Le Story-Board

Tout le monde en a entendu parlé, beaucoup en ont vu, mais peu en ont réalisé, et pour cause: le story-board est une création artistique. Mais si certains dessinateurs ont élevé le procédé au rang d’art moderne, d’autres l’utilisent simplement pour son aspect fonctionnel et pratique. Le story-board, en noir et blanc ou coloré, imprimé ou crayonné, schématique ou dessiné, reste avant tout une lecture du scénario en images. Sa fonction première est de présenter à toute l’équipe une même vision du métrage, concrétisée par un montage non exhaustif de vignettes, évitant ainsi tout malentendu ou divergence de points de vue sur le tournage. Chaque dessin représente un plan du film, détaillé d’indications visuelles. Sont précisés, dans l’image ou en légende, la position de la caméra (plongée, contre-plongée…), le mouvement d’appareil (travelling, louma…), la valeur de cadre (plan moyen, américain…), l’étendue du paysage dans le champ (le nombre de figurants à l’image, les décors…) et un extrait du scénario correspondant, le tout offrant une idée assez avancée de ce que devrait être le montage final. Toutes ces indications visuelles sont particulièrement nécessaires lors des scènes de cascades, d’explosion, de poursuites ou d’effets spéciaux. Les équipes de production peuvent ainsi plus facilement s’imaginer ce que seront les difficultés sur le plateau, et élaborer un meilleur devis, plus précis. Ainsi, tous les obstacles, en théorie, sont devancés
Si certains sont graphiquement très beaux, c’est un bonus, car l’essentiel réside donc dans l’apport et la précision de toutes ces indications. Scorsese par exemple, peu doué pour le dessin, se contente de crayonner des hommes de fil de fer, soulignant leurs mouvements avec de simples flèches. Bien sûr, pour un film au design soigné, comme Matrix ou Le Fabuleux destin d’Amélie Poulain, les cinéastes participent dès le stade du dessin à la mise en place d’éléments de mise en scène, comme la nature et les couleurs des costumes, les différents axes de lumière, les filtres à mettre en place, etc. Tous ces éléments, une fois retranscrits dans les vignettes, donnent parfois une impression de pérennité inéluctable. Esthétiques ou sommaires, ces dessins semblent en effet emprisonner le film sur une voie unique, comme si l’image, une fois dépeinte, venait annihiler tout effort supplémentaire d’imagination. Un sentiment qui s’avère bien souvent trompeur, comme nous l’explique Jean-Pierre Jeunet: "Je story-boarde tout le film, parce que ce que je filme est très visuel, et ça demande un maximum de préparation. Si on a une idée visuelle sur le plateau, c’est trop tard. Cela dit, le story-board n’est pas fait pour être respecté, mais plutôt transcendé. Si un acteur trouve une idée formidable, ou si vous pensez à une façon de tourner la même chose autrement, et que c’est mieux, il faut tout changer, c’est sûr". Améliorer une idée visuelle sur le tard reste donc encore possible, surtout si le coût proposé est moindre que celui annoncé au départ.
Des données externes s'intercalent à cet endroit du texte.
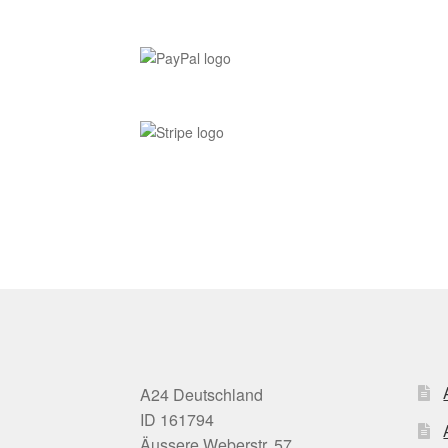
A24 Deutschland
ID 161794
Äussere Weberstr. 57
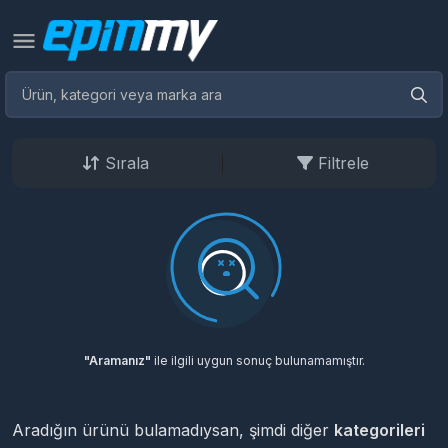
Sırala
Filtrele
"Aramanız"
ile ilgili uygun sonuç bulunamamıştır.
Aradığın ürünü bulamadıysan, şimdi diğer
kategorileri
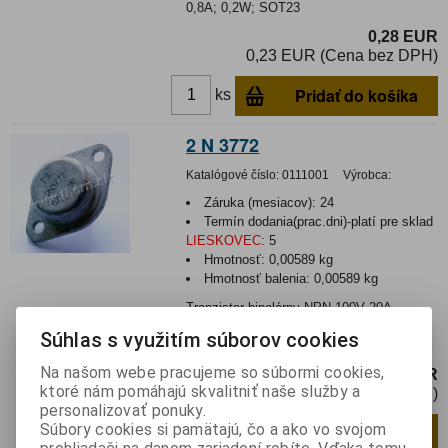
0,8A; 0,2W; SOT23
0,28 EUR
0,23 EUR (Cena bez DPH)
Pridať do košíka
ks
2 N 3772
Katalógové číslo:
0111001
Výrobca:
Záruka (mesiacov):
24
Termín dodania(prac.dni)-platí pre sklad
LIESKOVEC
:
5
Hmotnosť:
0,00589 kg
Hmotnosť balenia:
0,00589 kg
Tranzistor bipolárny NPN 100V 20A
150W TO3 200KHzJe možné ním nahradiť
Súhlas s využitím súborov cookies
"teslácky" tra...
Na našom webe pracujeme so súbormi cookies,
7,90 EUR
ktoré nám pomáhajú skvalitniť naše služby a
6,43 EUR (Cena bez DPH)
personalizovať ponuky.
Súbory cookies si pamätajú, čo a ako vo svojom
Pridať do košíka
ks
Si le story-board s’est rapidement étendu au petit monde du court-métrage, c’est en partie à cause de cet épineux problème d’argent. Ne pas perdre de temps, ne pas gâcher de pellicule, et prévoir la technique adéquate, tels sont les quelques préceptes avisés des apprentis cinéastes. Néanmoins, l’étape du story-board se doit par nature d’être imaginative, et non purement restrictive. S’il est aujourd’hui presque exclusivement utilisé dans un souci d’économie, le story-board reste avant tout une intention de départ, un assemblage d’idées plus ou moins réalisables, bref, un idéal de film. Il s’agit avant tout de faire venir les idées en dessinant, et non de se contenter de dessiner les idées contenues dans le script. Tout comme le scénario, qui ne peut être considéré comme une œuvre littéraire à part entière, le story-board n’est en aucune façon une bande dessinée. Ces différents stades intermédiaires n’existent en réalité que pour le film achevé. Certains cinéastes se méfient d’ailleurs du procédé au point de l’accuser d’être source de contrainte, d’artificialité et de calcul mathématique. Cédric Klapisch, grand amateur de story-board, se justifie en ces termes: "Il y a eu une suprématie de l’improvisation, du tournage léger, avec l’idée que ce qui serait préparé enlèverait de la spontanéité. Pourtant les gens qui connaissent le théâtre savent bien que des mois de répétition n’enlèvent pas la spontanéité".
Contrairement aux idées reçues, un même story-board, confié à dix réalisateurs, aboutirait à autant de versions différentes. Question de style, de casting, de direction d’acteurs, car chaque metteur en scène conserve son œil et sa personnalité propres. Finalement, les seuls risques encourus par un cinéaste qui fait appel au story-board, sont essentiellement liés aux films bourrés d’effets spéciaux, comme par exemple Starship Troopers, et au danger toujours présent de tomber amoureux de ces petits croquis, et de s’y enfermer. Paul Verhoeven s’exprime à propos de ce piège du numérique: "Je n’ai jamais été débordé par l’importance des effets spéciaux, même si l’ennui est que l’on ne peut jamais s’écarter du story-board. Mais ça ne me gêne pas. Il suffit de faire davantage preuve d’imagination au moment de la préparation. Après il n’y a plus qu’à exécuter". L’imagination reste donc le principal moteur du story-board, bien avant les aptitudes à réaliser de beaux dessins, et ce malgré son statut d’œuvre de transition baroque, entre écriture d’un projet audiovisuel et sa réalisation sur le support filmique.